I still think his death was a surprise for everyone. The machine had nothing prepared in advance. The machine can move very fast, but “We’re going to just shut down the website and put up a picture of Charlie and fuck links to the merchandise store or the tour or anything else” is a real, raw and emotional reaction, not the kind we are used to seeing from the Stones Machine. The individual tributes of grief. I said to my dearest Stones-friend, who was(is) coming out here to see the Detroit show with me, that now I was determined to show up. As long as we’re not stuck near stupid people who say dumb things, I’ll be okay, and even then, I’ll be with her so I’ll be okay. This is one of the few times in my life I have felt bad for Mick Jagger, that I have felt unlimited sympathy for a group of rich old white men. They lost Charlie. That’s not a thing you come back from. In 2019, I presented a paper at the Pop Music Studies Conference called, “Growing Up In Public: Musicians Processing Loss in Modern Times.” It needs a better title, but this came out of watching Bruce Springsteen mourn Clarence Clemons in real time on tour, and wanting to discuss how there was now a pattern of artists trying to wrestle with the death of their friends and co-conspirators in real time. Given everything I have seen so far with the Stones, I am both curious to observe their approach and also glad to be able to participate in their public grief.
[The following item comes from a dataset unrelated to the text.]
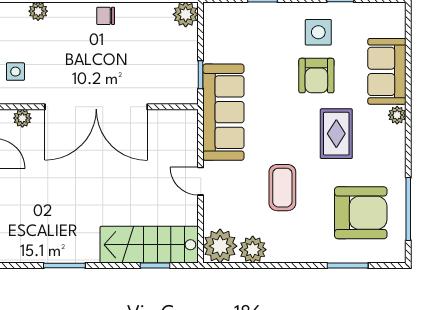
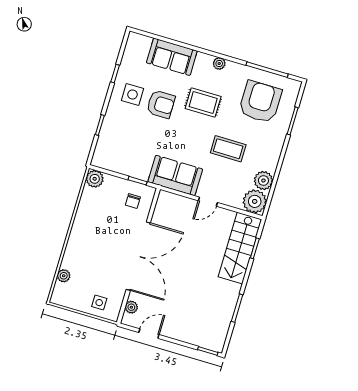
chair: (106, 16) -> (133, 201), moved
sofa: (223, 112) -> (175, 175), width x0.73
plant: (397, 115) -> (219, 64), moved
I am in the middle of copyediting WHY PATTI SMITH MATTERS and so I kicked myself a bit or not having thought about what I would want to write about Charlie when we were told he wouldn’t be on tour. I was talking to a friend when Vulture emailed and asked me if I could write a remembrance. I wrote The Simple Genius of Charlie Watts in 6 Classic Rolling Stones Songs. Somehow I knocked it out in 4 hours. I was so very glad to be living in a house and could just turn up the stereo and sing and write and dance without worrying about bothering anyone. I would have liked to have gone out and had a drink at a bar; perhaps some day I will be able to do that without jeopardizing my health and well being.

This was the exact kind of thing I feared at the start of the pandemic, not that we would lose musicians to COVID (but of course we did), but rather, having to postpone or cancel or push back tours meant that in the course of just getting older, someone would leave us and there would be thousands of people who will now never have the chance to see Charlie Watts play drums live onstage with the rest of the Rolling Stones. This was the exact fucking scenario that worried me the most, along with the loss of venues, clubs, talented behind the scenes folks like soundpeople and road managers and guitar techs and merchandise wranglers who had to go and get another job because the one they’d done all their lives had been put on hold. The records we won’t hear because we are focused on trying to survive and that does not inspire creativity.

It's not just that we lost Charlie Watts. It's that he didn't get to go out one more time because a bunch of fucking incompetent wankers decided they knew better and they could monetize death and that the culture doesn't matter. That hasn’t changed and it’s going to get worse. This is why, when Patti Smith announced a show at the Ryman in October, while my first thought was, “Is this a good idea?” my immediate next thought is, “She can’t wait.” Yes, they are going to ask for proof of vaccination or negative COVID tests. It is still a risk.

I don’t think it’s quite hit me yet and I don’t know if it ever will. When we lost Bowie, it felt like the avalanche was just beginning. Now I know that it never stopped.

Remember what it was like at a Stones show when Mick did the band introductions and the arena or the stadium cheered for Charlie for a solid two or three minutes, the rest of the band definitely standing there and letting those cheers run for as long as possible, knowing that it made Charlie uncomfortable but knowing full well he deserved that and much more.

Charlie’s good tonight, inne? Always.